Questions:
1. In the report on the prison fire, what does the director general of prisons say set off the blaze?
2. Summarize the report on the prison fire in two sentences.

---------- Supplied text

RIYADH, 16 September 2003 — Sixty-seven inmates died and 23 others, including three security officers, were injured in a massive fire in a prison here yesterday.
Interior Minister Prince Naif has ordered an investigation into the tragedy, which took place at Al-Hair Reformatory, about 30 km south of the capital.
Maj. Gen. Ali Al-Harithy, director general of prisons, told a reporter at the scene that a sponge mattress caught fire in a cell housing 20 inmates in Wing 19 of the facility, setting off the blaze.
“A total of 67 inmates died and 20 inmates and three security men were injured in the fire,” the Saudi Press Agency quoted the prison chief as saying. The deaths resulted from suffocation and burns.
The fire, which broke out at 11.30 a.m., was doused by evening.
The stricken wing accommodates around 100 inmates. Anguished relatives of inmates were seen waiting outside the jail for news of their loved ones.
Security forces put up roadblocks as far away as a kilometer from the prison to prevent people, especially the inmates’ relatives, from hampering the rescue work. They also banned reporters from entering the area.
Al-Harithy said a committee set up by Prince Naif was investigating the cause of the fire. The panel did not immediately make any official statement on the cause of the accident.
The official Saudi Press Agency said firemen and rescuers rushed to the scene soon after the fire broke out. Three civil defense helicopters and the Saudi Red Crescent Society took part in the rescue operation.
The injured were taken to the Security Forces Hospital, Al-Iman Hospital and the Riyadh Medical Center.
The health affairs department in the Riyadh region sent 15 medical teams, including doctors and nurses, to treat the fire victims. Thirty-eight ambulances ferried the injured to hospitals.

--------------------
---------- Entries shown

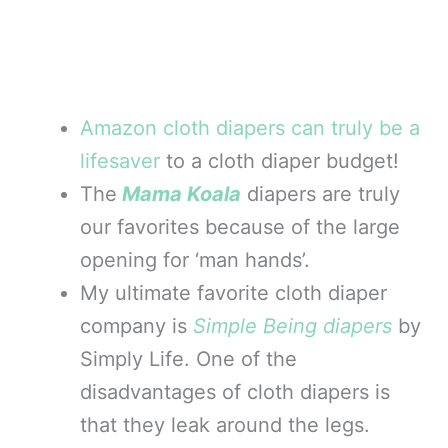
Amazon cloth diapers can truly be a
lifesaver
to a cloth diaper budget!
The
Mama Koala
diapers are truly
our favorites because of the large
opening for ‘man hands’.
My ultimate favorite cloth diaper
company is
Simple Being diapers
by
Simply Life. One of the
disadvantages of cloth diapers is
that they leak around the legs.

--------------------

Answers per task:
1. A sponge mattress caught fire in a cell housing 20 inmates in Wing 19 of the facility.

2. A fire that began when a sponge mattress caught fire in a cell at Al-Hair Reformatory, about 30 km south of Riyadh, killed 67 inmates and injured 23 others, including three security officers. Interior Minister Prince Naif ordered an investigation, while firemen, three civil defense helicopters, the Saudi Red Crescent Society and 15 medical teams took part in the rescue and treatment of the victims.